Crosswalk countdown timers are installed to let pedestrians know how much time they have to get across an intersection but a new study is suggesting that drivers are using the timers to beat the lights.

Arvind Magesan is an assistant professor at the University of Calgary and is looking into countdown timers at pedestrian crossings.

Toronto installed timers in all of its intersections which gave Magesan a base line for his study.

Mageson says his study found that pedestrians benefit from the timers but motorists don't.

He says that when motorists speed up to beat the light their timing can be off and they can crash into other vehicles.

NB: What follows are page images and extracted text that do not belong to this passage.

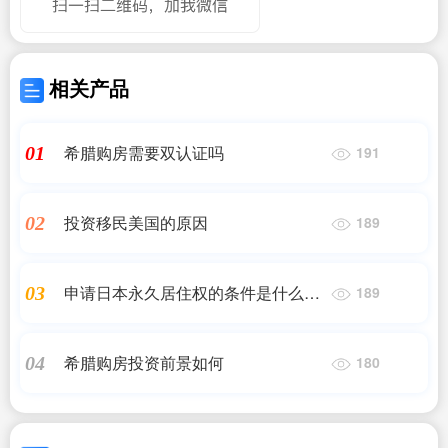
相关产品
希腊购房需要双认证吗
01
191
投资移民美国的原因
02
189
申请日本永久居住权的条件是什么呢
03
189
英文
希腊购房投资前景如何
04
180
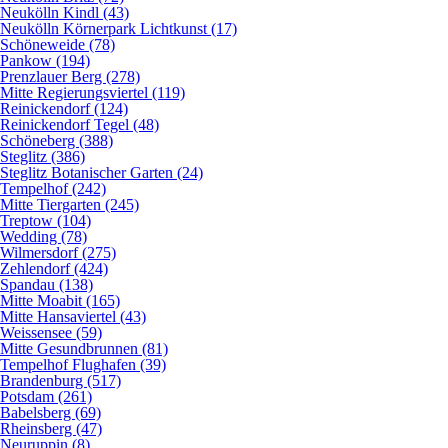
Neukölln Kindl (43)
Neukölln Körnerpark Lichtkunst (17)
Schöneweide (78)
Pankow (194)
Prenzlauer Berg (278)
Mitte Regierungsviertel (119)
Reinickendorf (124)
Reinickendorf Tegel (48)
Schöneberg (388)
Steglitz (386)
Steglitz Botanischer Garten (24)
Tempelhof (242)
Mitte Tiergarten (245)
Treptow (104)
Wedding (78)
Wilmersdorf (275)
Zehlendorf (424)
Spandau (138)
Mitte Moabit (165)
Mitte Hansaviertel (43)
Weissensee (59)
Mitte Gesundbrunnen (81)
Tempelhof Flughafen (39)
Brandenburg (517)
Potsdam (261)
Babelsberg (69)
Rheinsberg (47)
Neuruppin (8)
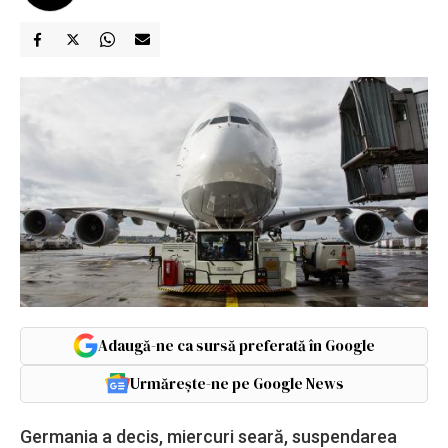
Adaugă-ne ca sursă preferată în Google
Urmărește-ne pe Google News
Germania a decis, miercuri seară, suspendarea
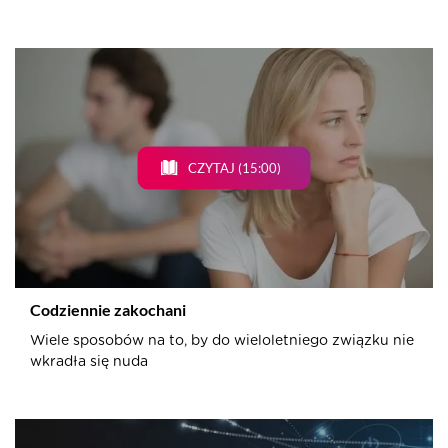
CZYTAJ (15:00)
Codziennie zakochani
Wiele sposobów na to, by do wieloletniego związku nie
wkradła się nuda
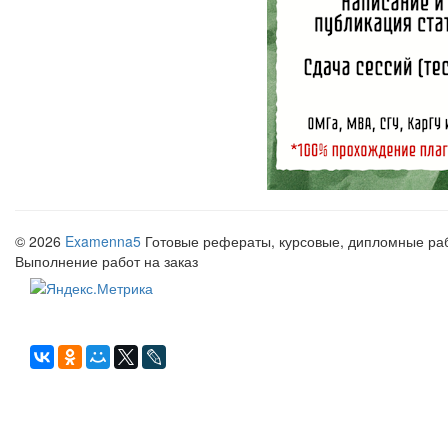
© 2026
Examenna5
Готовые рефераты, курсовые, дипломные рабо
Выполнение работ на заказ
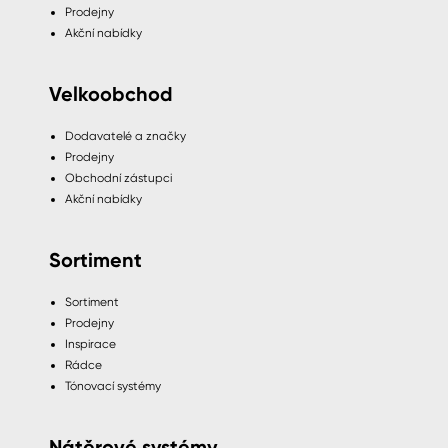
Prodejny
Akční nabídky
Velkoobchod
Dodavatelé a značky
Prodejny
Obchodní zástupci
Akční nabídky
Sortiment
Sortiment
Prodejny
Inspirace
Rádce
Tónovací systémy
Nátěrové systémy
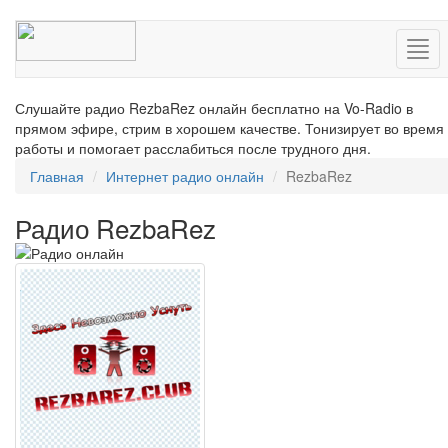
Нав
Слушайте радио RezbaRez онлайн бесплатно на Vo-Radio в
прямом эфире, стрим в хорошем качестве. Тонизирует во время
работы и помогает расслабиться после трудного дня.
Главная
Интернет радио онлайн
RezbaRez
Радио RezbaRez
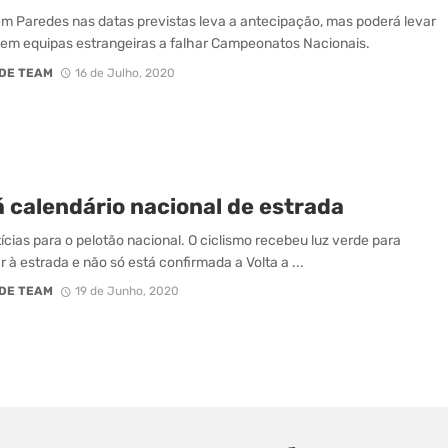
m Paredes nas datas previstas leva a antecipação, mas poderá levar
s em equipas estrangeiras a falhar Campeonatos Nacionais.
DE TEAM
16 de Julho, 2020
á calendário nacional de estrada
ícias para o pelotão nacional. O ciclismo recebeu luz verde para
r à estrada e não só está confirmada a Volta a ...
DE TEAM
19 de Junho, 2020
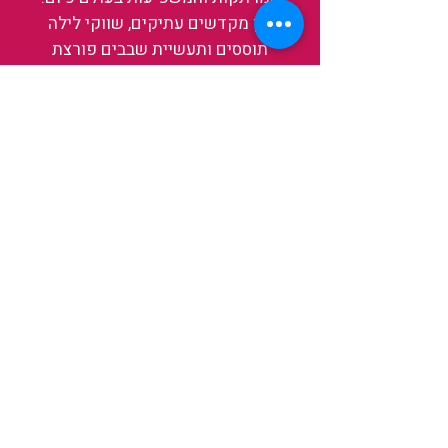
בין מקדשים עתיקים, שווקי לילה
תוססים ותעשיית שבבים פורצת
דרך, נגלה אותה מבפנים, ואיתה גם
את עצמנו ואת העולם.
להאזנה לפרקים האחרונים
ולהצצה לעולם של TAIWANIT
לחצו כאן
קראו מה הלקוחות שלנו מספרים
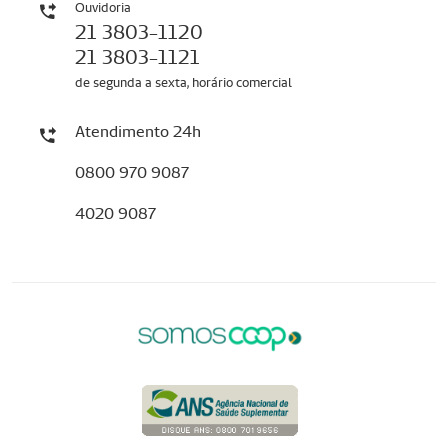
Ouvidoria
21 3803-1120
21 3803-1121
de segunda a sexta, horário comercial
Atendimento 24h
0800 970 9087
4020 9087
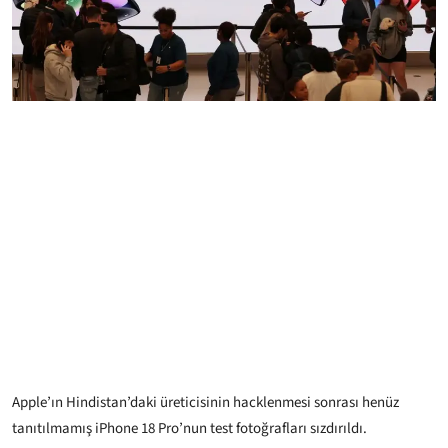
Apple’ın Hindistan’daki üreticisinin hacklenmesi sonrası henüz
tanıtılmamış iPhone 18 Pro’nun test fotoğrafları sızdırıldı.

“The problem here is that the drivers can see the countdown too and that makes them speed up, whereas if you could just give the information to the pedestrians maybe you solve this whole problem and you wouldn't have the car accidents, while making pedestrian lives safer,” said Magesan.

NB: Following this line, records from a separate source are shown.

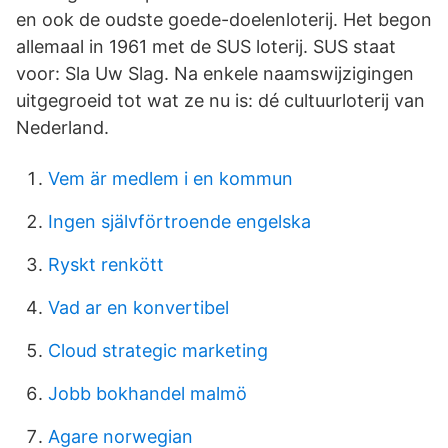
en ook de oudste goede-doelenloterij. Het begon
allemaal in 1961 met de SUS loterij. SUS staat
voor: Sla Uw Slag. Na enkele naamswijzigingen
uitgegroeid tot wat ze nu is: dé cultuurloterij van
Nederland.
Vem är medlem i en kommun
Ingen självförtroende engelska
Ryskt renkött
Vad ar en konvertibel
Cloud strategic marketing
Jobb bokhandel malmö
Agare norwegian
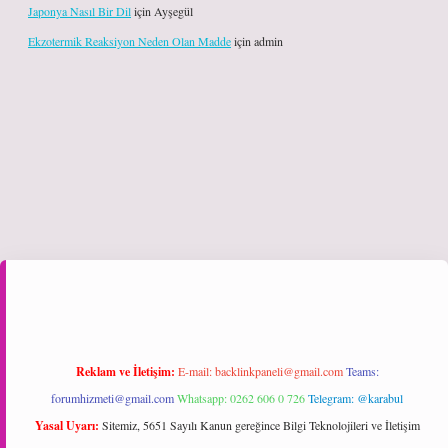
Japonya Nasıl Bir Dil
için
Ayşegül
Ekzotermik Reaksiyon Neden Olan Madde
için
admin
riş
Reklam ve İletişim:
E-mail:
backlinkpaneli@gmail.com
Teams:
forumhizmeti@gmail.com
Whatsapp: 0262 606 0 726
Telegram: @karabul
Yasal Uyarı:
Sitemiz, 5651 Sayılı Kanun gereğince Bilgi Teknolojileri ve İletişim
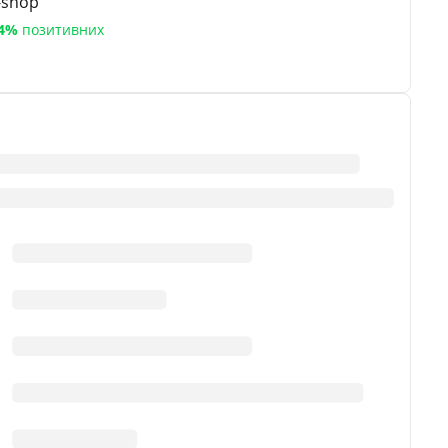
-shop
4%
позитивних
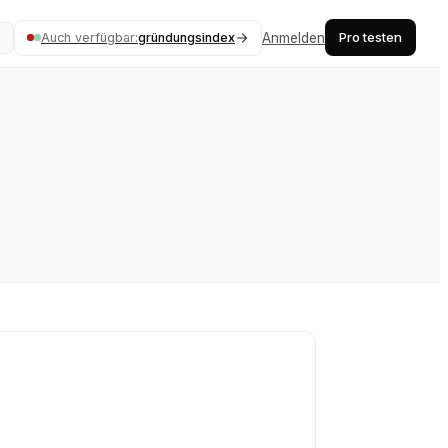
Pro testen
Auch verfügbar:
gründungsindex
Anmelden
K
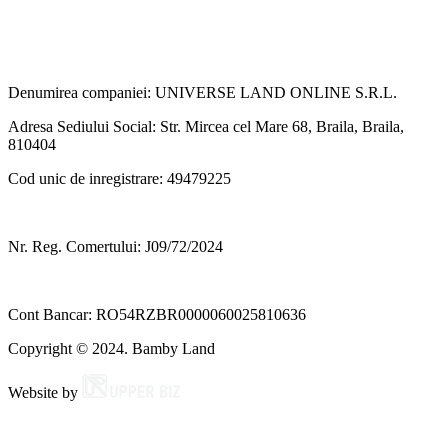
Denumirea companiei: UNIVERSE LAND ONLINE S.R.L.
Adresa Sediului Social: Str. Mircea cel Mare 68, Braila, Braila,
810404
Cod unic de inregistrare: 49479225
Nr. Reg. Comertului: J09/72/2024
Cont Bancar: RO54RZBR0000060025810636
Copyright © 2024. Bamby Land
Website by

Magesan says car crashes at the intersections in Toronto increased by about one per day with the installation of the timers.

The City of Calgary says it looks to the Transportation Association of Canada for guidelines to decide where to put its timers.

“And what those guidelines entail for countdown signals are everything from pedestrian volumes, type of pedestrians at that intersection, so if there’s a high amount of pedestrians with low mobility or children or seniors, as well as traffic volumes come into play as well and all of these things really let us know how we can and where we can put the traffic signals of this kind.” said Jennifer Thompson-Goldberg from the city.

Magesan says his data varies depending on the type and locations of the intersections but overall intersections in Toronto were safer for pedestrians because of the installation of the timers.